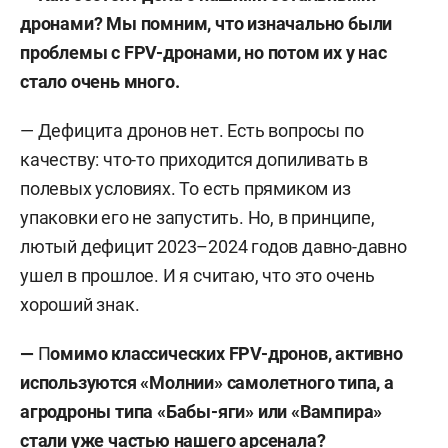
военный журналист, редактор. Известный
дронами? Мы помним, что изначально были
публицист и спикер, корреспондент
проблемы с
FPV
-дронами, но потом их у нас
«Комсомольской правды»; работал в горячих
стало очень много.
точках, в том числе за рубежом. Автор двух книг,
многочисленных статей.
— Дефицита дронов нет. Есть вопросы по
качеству: что-то приходится допиливать в
Стешин родился в семье профессора, доктора
полевых условиях. То есть прямиком из
экономических наук. Окончил Северо-Западную
упаковки его не запустить. Но, в принципе,
академию государственной службы.
лютый дефицит 2023–
2024 годов давно-давно
Журналистскую деятельность начинал в
ушел в прошлое. И я считаю, что это очень
ленинградской газете «Пять углов», с 1994 года
хороший знак.
работал редактором журнала «Калейдоскоп». С
мая 2000-го — в «Комсомольской правде», шеф-
—
П
омимо классических
FPV
-дронов, активно
редактор в «Петербурге». В 2004 году перешел в
используются «Молнии» самолетного типа, а
центральную редакцию в Москве, где
агродроны типа «Бабы-яги» или «Вампира»
подружился с журналистом
Александром Коцем
стали уже частью нашего арсенала?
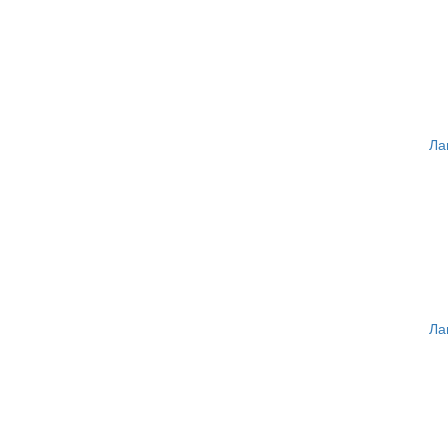
Ла
Ла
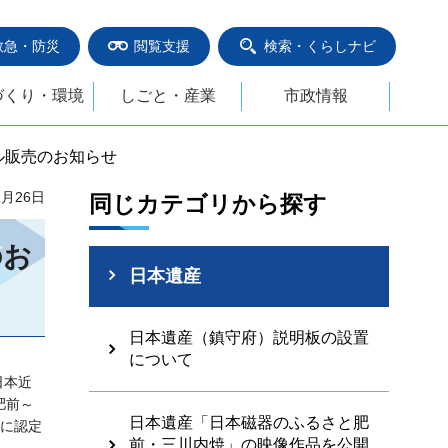
救急・防災
閲覧支援
検索・くらしナビ
づくり・環境
しごと・産業
市政情報
ル販売のお知らせ
2月26日
同じカテゴリから探す
のお
日本遺産
日本遺産（鎮守府）説明板の設置
について
日本近
肥前～
日本遺産「日本磁器のふるさと肥
産に認定
前・三川内焼」の映像作品を公開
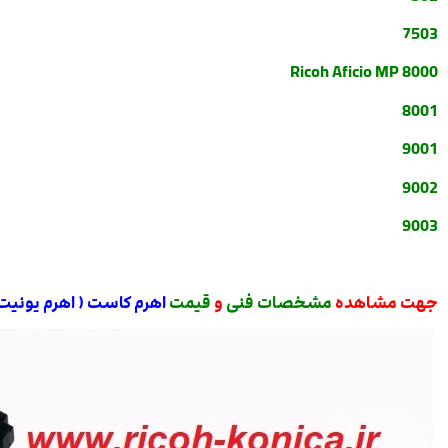
7503
Ricoh Aficio MP 8000
8001
9001
9002
9003
جهت مشاهده
مشخصات فنی
و
قیمت
اهرم کاست ( اهرم یونیت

=== To-do item ===
No pictures belong in the answer; copy all other parts of the listing exactly.

=== Exercise result ===
военный журналист, редактор. Известный
дронами? Мы помним, что изначально были
публицист и спикер, корреспондент
проблемы с
FPV
-дронами, но потом их у нас
«Комсомольской правды»; работал в горячих
стало очень много.
точках, в том числе за рубежом. Автор двух книг,
многочисленных статей.
— Дефицита дронов нет. Есть вопросы по
качеству: что-то приходится допиливать в
Стешин родился в семье профессора, доктора
полевых условиях. То есть прямиком из
экономических наук. Окончил Северо-Западную
упаковки его не запустить. Но, в принципе,
академию государственной службы.
лютый дефицит 2023–
2024 годов давно-давно
Журналистскую деятельность начинал в
ушел в прошлое. И я считаю, что это очень
ленинградской газете «Пять углов», с 1994 года
хороший знак.
работал редактором журнала «Калейдоскоп». С
мая 2000-го — в «Комсомольской правде», шеф-
—
П
омимо классических
FPV
-дронов, активно
редактор в «Петербурге». В 2004 году перешел в
используются «Молнии» самолетного типа, а
центральную редакцию в Москве, где
агродроны типа «Бабы-яги» или «Вампира»
подружился с журналистом
Александром Коцем
стали уже частью нашего арсенала?
Ла
Ла
救急・防災
閲覧支援
検索・くらしナビ
づくり・環境
しごと・産業
市政情報
ル販売のお知らせ
2月26日
同じカテゴリから探す
のお
日本遺産
日本遺産（鎮守府）説明板の設置
について
日本近
肥前～
日本遺産「日本磁器のふるさと肥
産に認定
前・三川内焼」の映像作品を公開
7503
Ricoh Aficio MP 8000
8001
9001
9002
9003
جهت مشاهده
مشخصات فنی
و
قیمت
اهرم کاست ( اهرم یونیت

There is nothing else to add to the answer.